Detection as Anomaly Detection

Once the noise distribution is learned, GW detection becomes a simple thresholding problem. A new sample \(x\) is flagged as a GW candidate if \(\log p_\theta(x)\) falls below a threshold \(\tau\): \[ \hat{y}(x) = \begin{cases} \text{GW candidate} & \log p_\theta(x) < \tau \\ \text{noise} & \text{otherwise.} \end{cases} \] GW signals, having a different physical origin than detector noise, are expected to look like outliers under the learned noise model and receive anomalously low log-probabilities. By sweeping \(\tau\) across all values we trace out a Receiver Operating Characteristic (ROC) curve.

Results

The normalizing flow achieves an AUC (Area Under the ROC Curve) of 0.92 for SGLF signals and 0.89 for BBH signals, indicating strong discriminating power in both cases.
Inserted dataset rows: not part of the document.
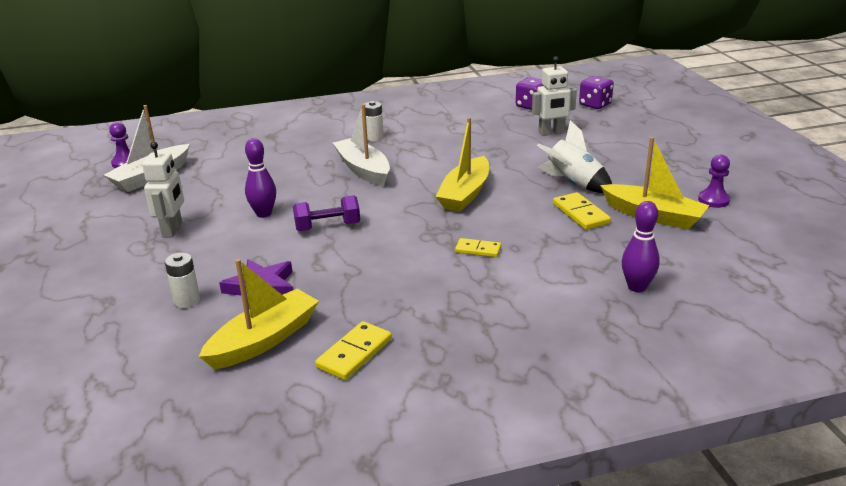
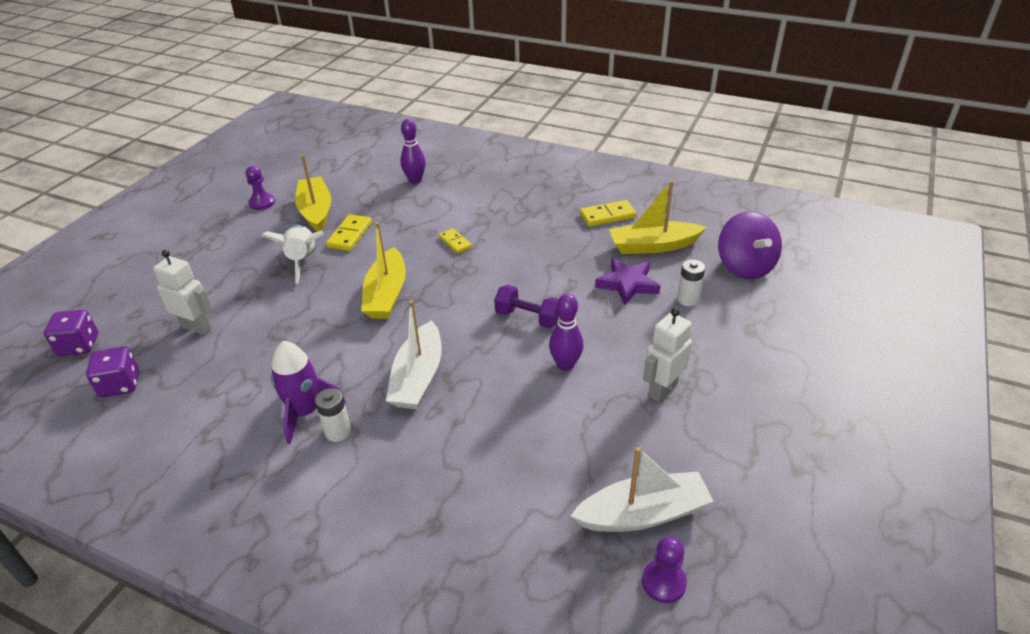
camera: 140 degrees left, 10 degrees up
yellow boat [436,117,489,212] -> yellow boat turned 120 degrees clockwise [361,222,406,319]
none -> purple rocket [271,341,346,444]
none -> purple spinning top [718,211,782,279]

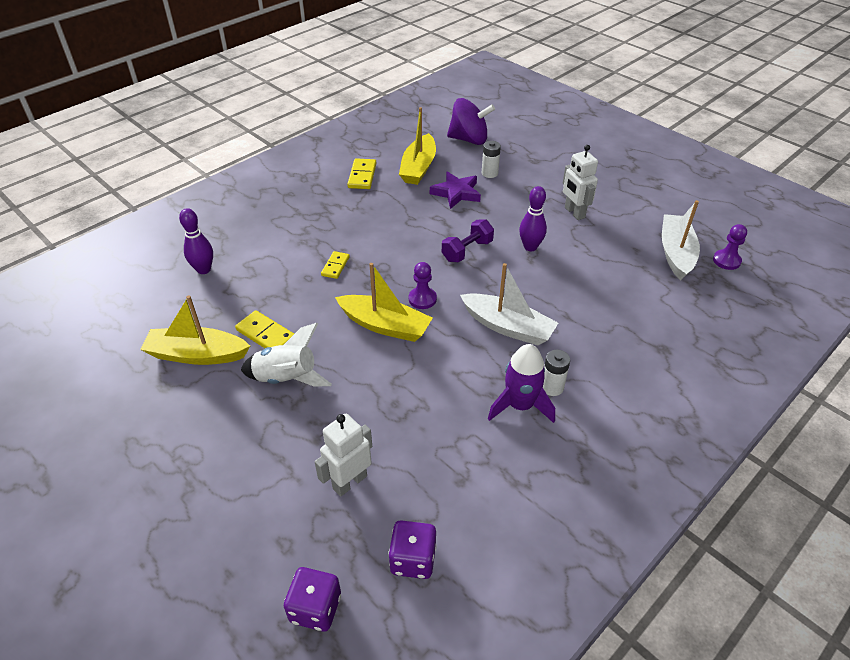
camera: 70 degrees left, 5 degrees up
purple pawn [246,166,275,210] -> purple pawn moved to [409,262,437,309]
yellow domino [439,228,472,253] -> yellow domino turned 60 degrees counterclockwise [321,251,350,279]

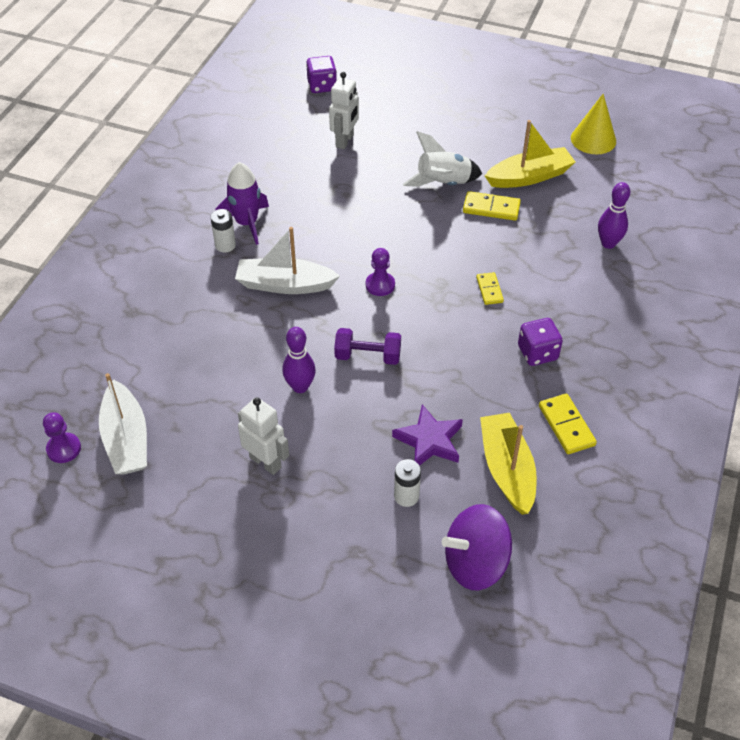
camera: 155 degrees right, 5 degrees up
yellow boat [335,263,433,342] -> none
purple dice [388,520,436,579] -> purple dice moved to [518,318,563,366]
purple dumbbell [442,219,494,262] -> purple dumbbell turned 75 degrees clockwise [334,328,401,365]
none -> yellow cone [571,94,616,154]

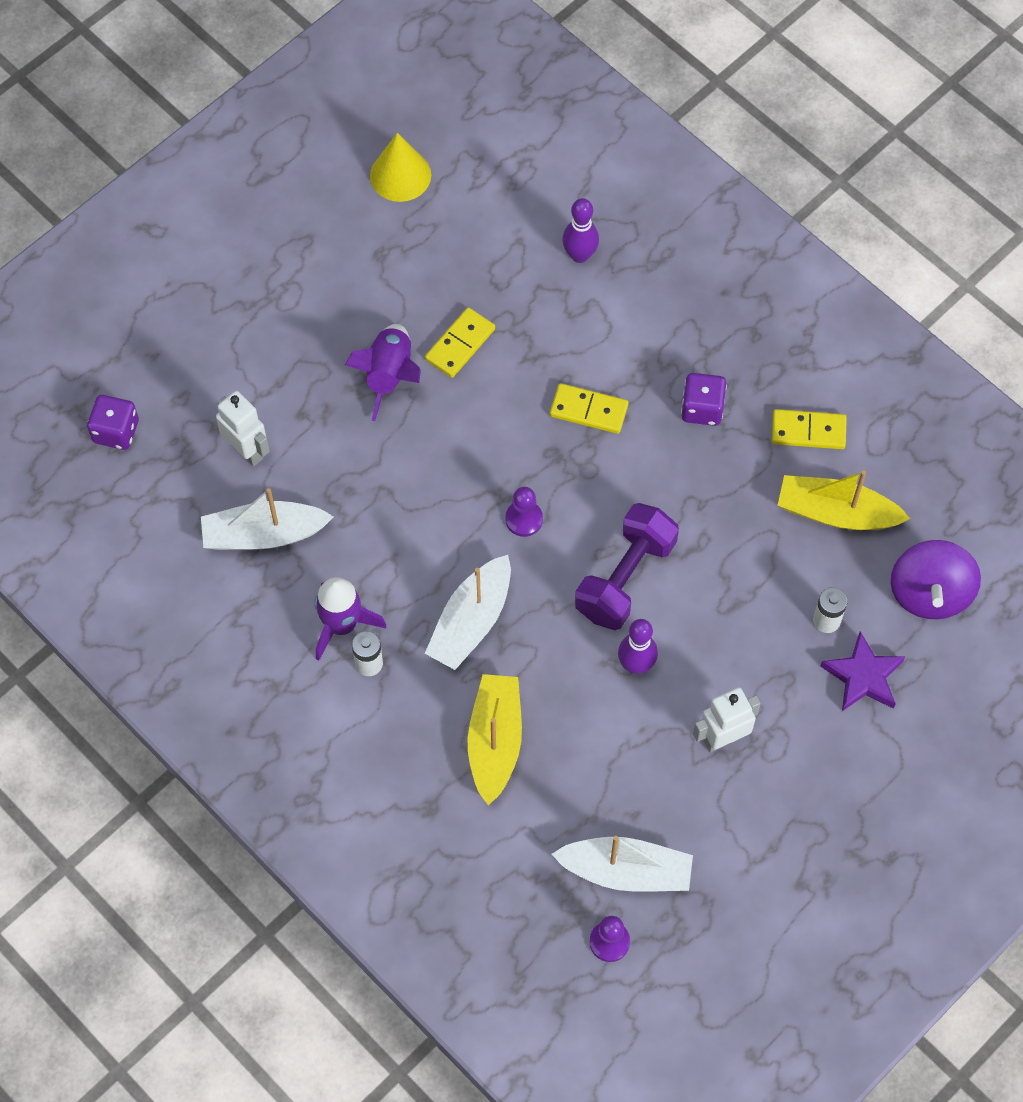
camera: 65 degrees left, 15 degrees up
purple dumbbell [334,328,401,365] -> purple dumbbell [575,503,679,630], size x1.56
purple star [392,404,463,465] -> purple star moved to [821,631,905,711]
white rocket [403,131,482,187] -> purple rocket [345,324,421,421]
yellow domino [476,272,504,305] -> yellow domino [550,383,628,434], size x1.50
yellow boat [485,120,575,188] -> yellow boat moved to [468,674,522,805]
none -> white boat [201,488,334,550]

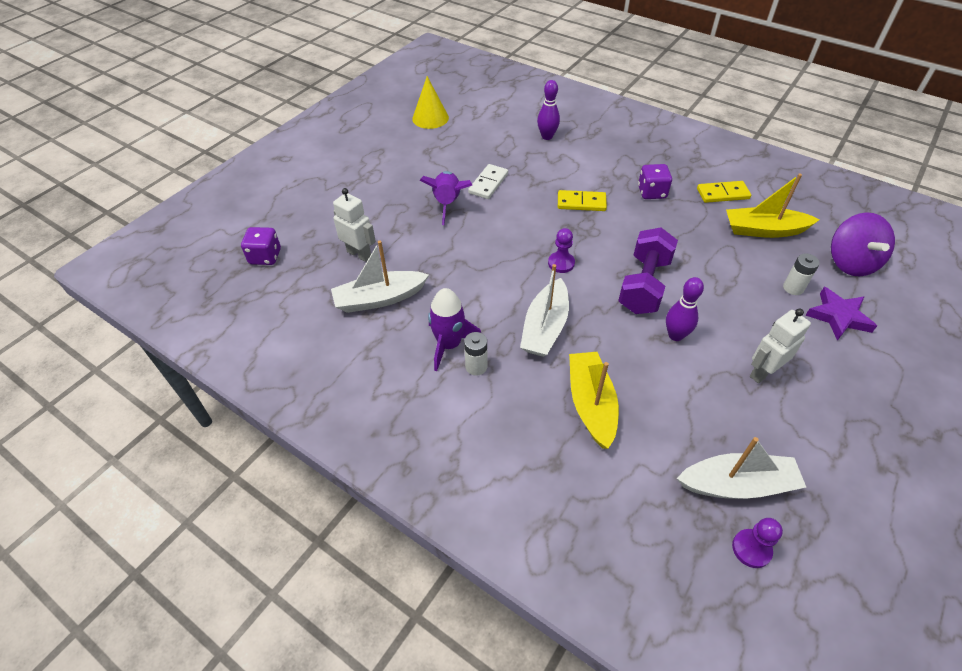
camera: 10 degrees left, 15 degrees down
yellow domino [425,307,495,378] -> white domino [468,164,508,199]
The difference in performance is physically meaningful: SGLF signals are short sinusoidal bursts whose cross-spectral power is concentrated in a narrow frequency band, making them easy to identify as outliers. BBH chirps spread their energy across a broader range of frequencies and more closely resemble the noise distribution in cross-spectral space, resulting in a somewhat lower AUC.

This approach has a compelling advantage over purely supervised classifiers: the flow is trained exclusively on noise, requiring no labeled GW examples at training time. It can therefore generalize to new GW signals emitted from events for which we don't have good physical models.